YOUR INSTRUCTIONS:
Nothing but a number is wanted: the count of lines in the records below that include "none".

DATA SECTION:
○ ○ ○ ○ ○
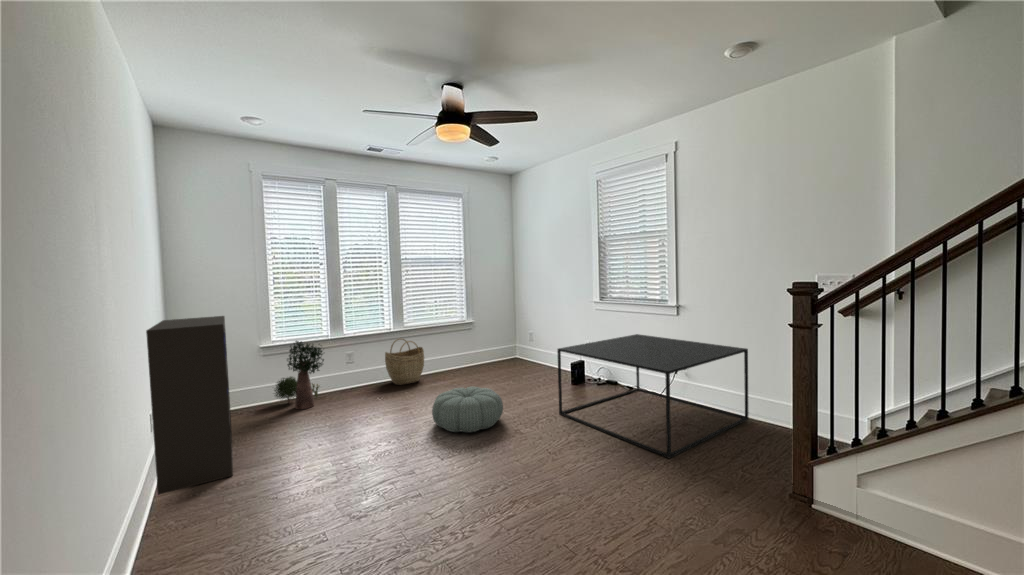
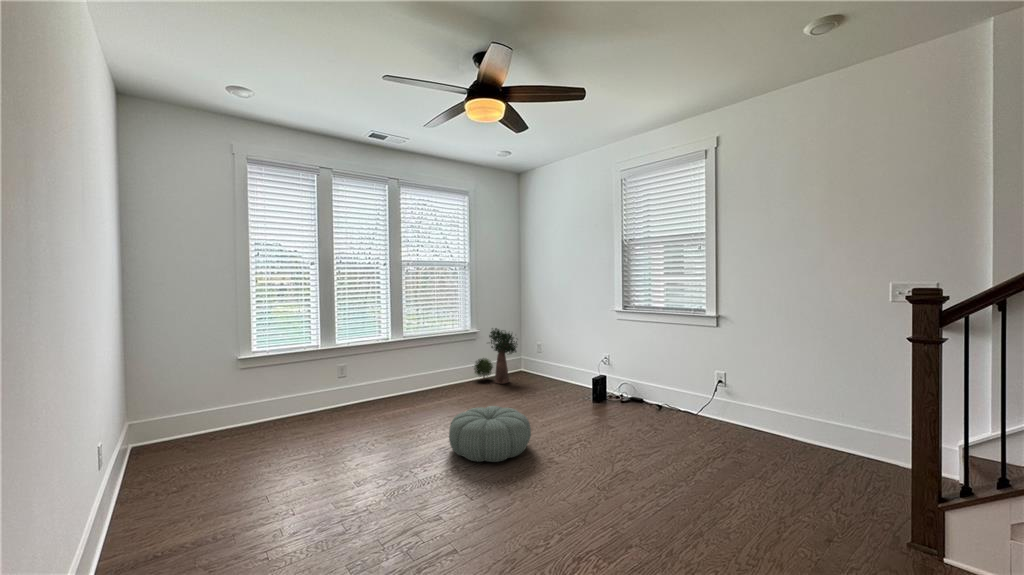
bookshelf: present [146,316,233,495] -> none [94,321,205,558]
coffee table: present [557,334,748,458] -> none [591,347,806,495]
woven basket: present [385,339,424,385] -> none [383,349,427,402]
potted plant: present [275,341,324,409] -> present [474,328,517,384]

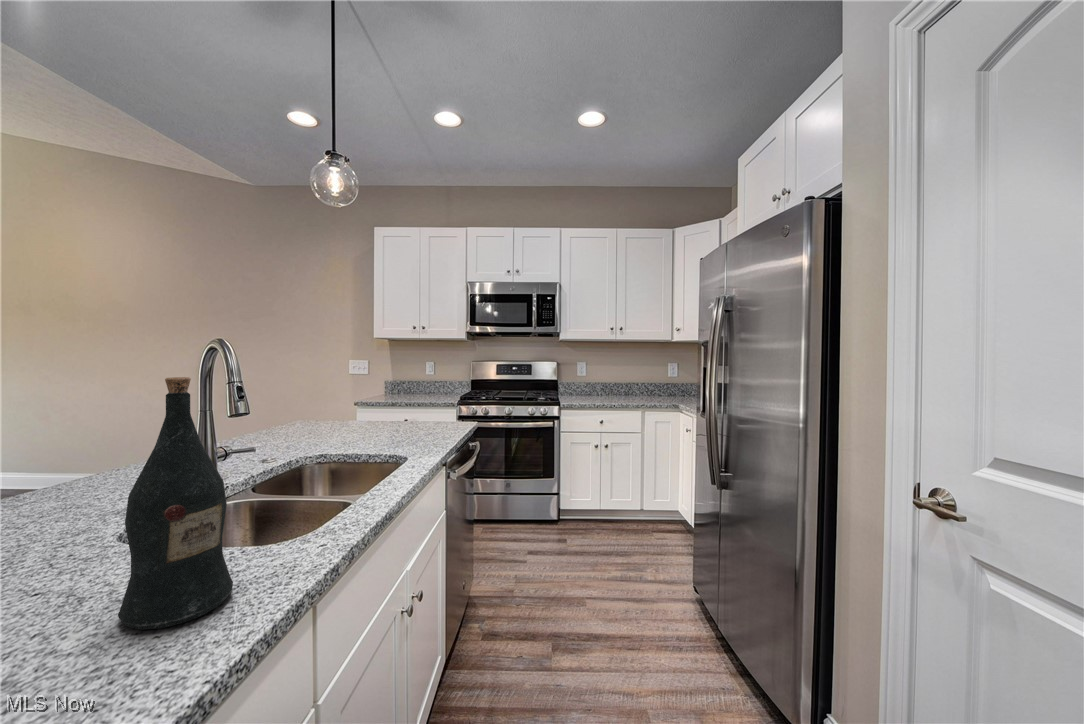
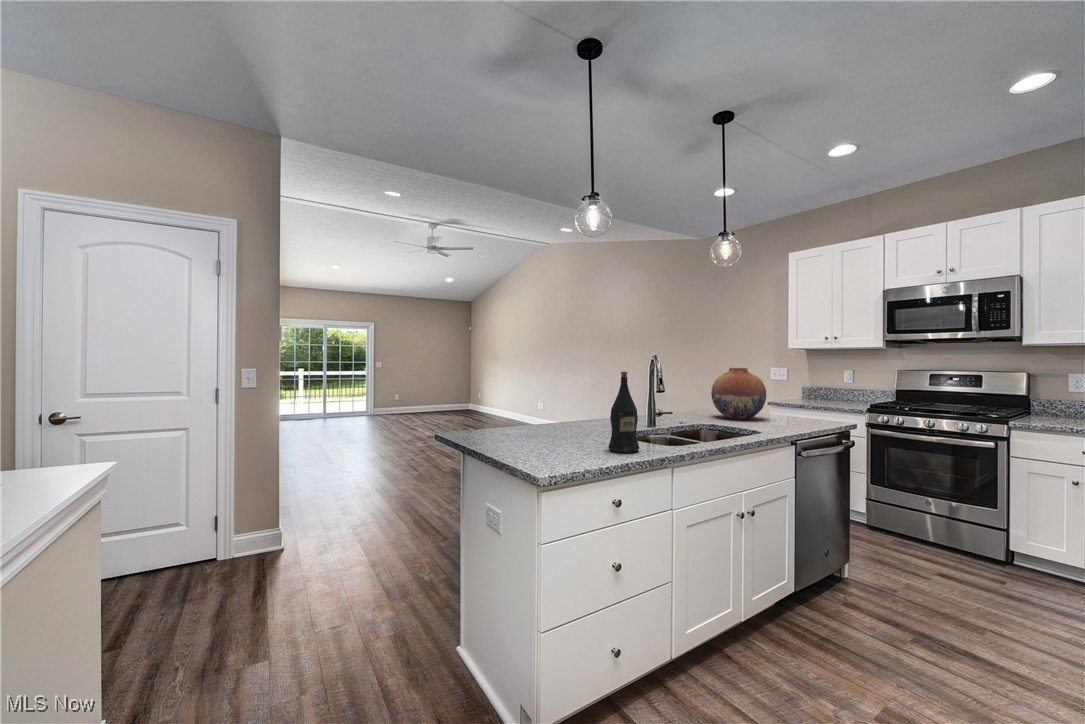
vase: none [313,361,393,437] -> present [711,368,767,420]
○ ○ ○ ○ ○
RESPONSE TO THIS TASK:
4